» **TASK TO COMPLETE**:
Every line in the listing below that holds the word "SAÔNE" should be returned.

» **INPUT**:
=== Section Start ===
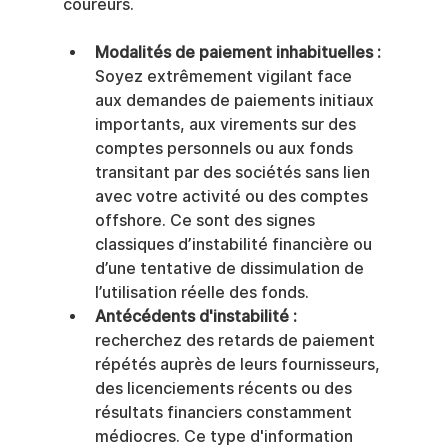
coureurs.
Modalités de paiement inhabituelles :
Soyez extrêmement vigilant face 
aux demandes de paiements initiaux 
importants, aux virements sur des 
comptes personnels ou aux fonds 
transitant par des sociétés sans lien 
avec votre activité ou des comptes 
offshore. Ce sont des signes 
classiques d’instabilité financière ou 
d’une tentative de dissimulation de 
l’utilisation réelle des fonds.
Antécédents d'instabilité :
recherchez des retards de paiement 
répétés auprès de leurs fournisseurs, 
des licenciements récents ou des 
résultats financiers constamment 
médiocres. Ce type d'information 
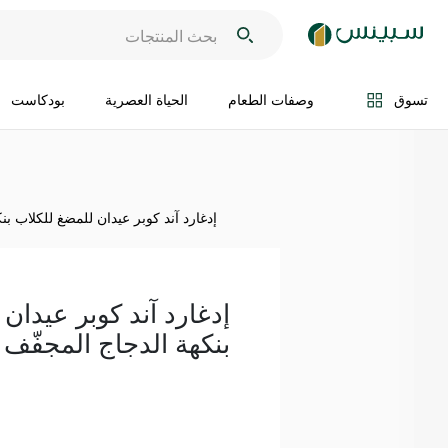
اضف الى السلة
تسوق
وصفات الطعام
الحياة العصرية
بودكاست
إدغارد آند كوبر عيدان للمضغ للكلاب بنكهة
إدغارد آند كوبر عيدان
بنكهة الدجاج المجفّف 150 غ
=== Section End ===
=== Section Start ===
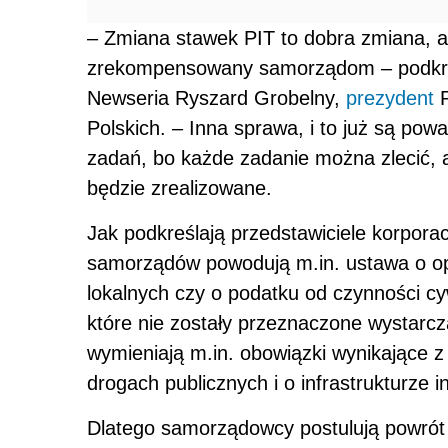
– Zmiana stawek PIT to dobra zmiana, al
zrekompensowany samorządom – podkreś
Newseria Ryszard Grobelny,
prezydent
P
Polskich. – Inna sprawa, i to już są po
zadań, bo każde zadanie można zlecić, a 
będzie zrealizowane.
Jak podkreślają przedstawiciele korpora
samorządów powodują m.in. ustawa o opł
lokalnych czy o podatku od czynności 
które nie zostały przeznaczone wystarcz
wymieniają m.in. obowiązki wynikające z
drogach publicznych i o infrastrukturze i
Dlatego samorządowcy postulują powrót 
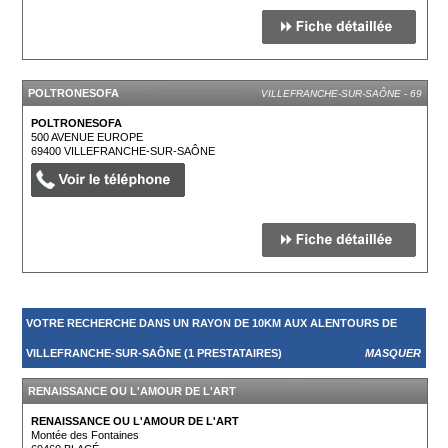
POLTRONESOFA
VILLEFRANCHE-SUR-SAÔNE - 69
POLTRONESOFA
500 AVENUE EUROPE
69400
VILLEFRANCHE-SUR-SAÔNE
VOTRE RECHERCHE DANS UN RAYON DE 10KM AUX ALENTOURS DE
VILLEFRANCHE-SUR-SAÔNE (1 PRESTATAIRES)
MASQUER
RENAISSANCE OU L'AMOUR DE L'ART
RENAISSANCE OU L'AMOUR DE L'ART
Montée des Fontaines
=== Section End ===
=== Section Start ===
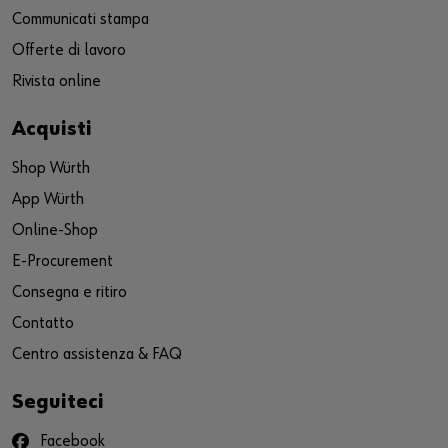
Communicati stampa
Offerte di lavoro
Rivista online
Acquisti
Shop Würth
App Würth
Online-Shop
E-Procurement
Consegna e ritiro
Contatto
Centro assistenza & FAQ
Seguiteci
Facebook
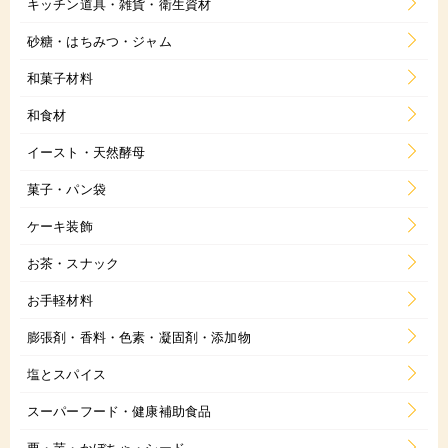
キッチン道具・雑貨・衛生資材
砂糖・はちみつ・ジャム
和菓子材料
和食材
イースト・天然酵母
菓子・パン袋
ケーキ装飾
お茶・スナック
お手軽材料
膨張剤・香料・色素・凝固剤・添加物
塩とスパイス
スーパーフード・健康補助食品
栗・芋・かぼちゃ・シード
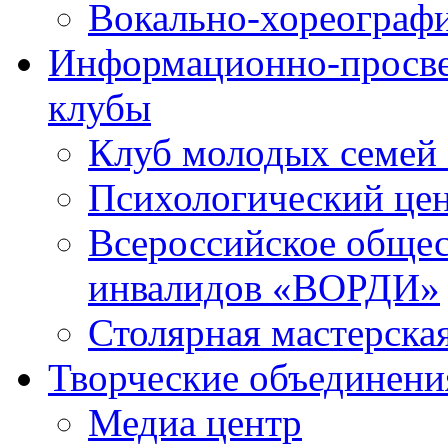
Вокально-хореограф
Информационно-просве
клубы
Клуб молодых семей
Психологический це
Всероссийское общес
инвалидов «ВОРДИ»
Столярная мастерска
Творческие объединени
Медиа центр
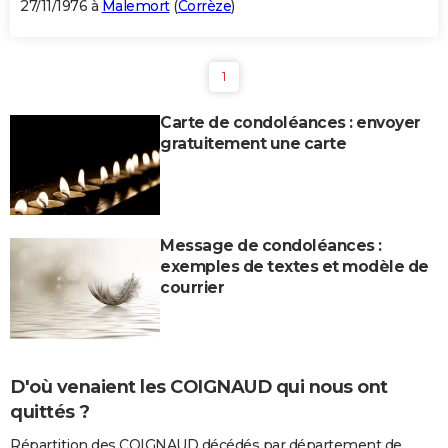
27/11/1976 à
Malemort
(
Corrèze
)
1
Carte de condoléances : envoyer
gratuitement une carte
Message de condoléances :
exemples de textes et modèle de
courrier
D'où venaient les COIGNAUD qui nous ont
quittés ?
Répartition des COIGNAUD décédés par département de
=== Section End ===
» **EXERCISE OUTPUT**:
VILLEFRANCHE-SUR-SAÔNE - 69
VILLEFRANCHE-SUR-SAÔNE
VILLEFRANCHE-SUR-SAÔNE (1 PRESTATAIRES)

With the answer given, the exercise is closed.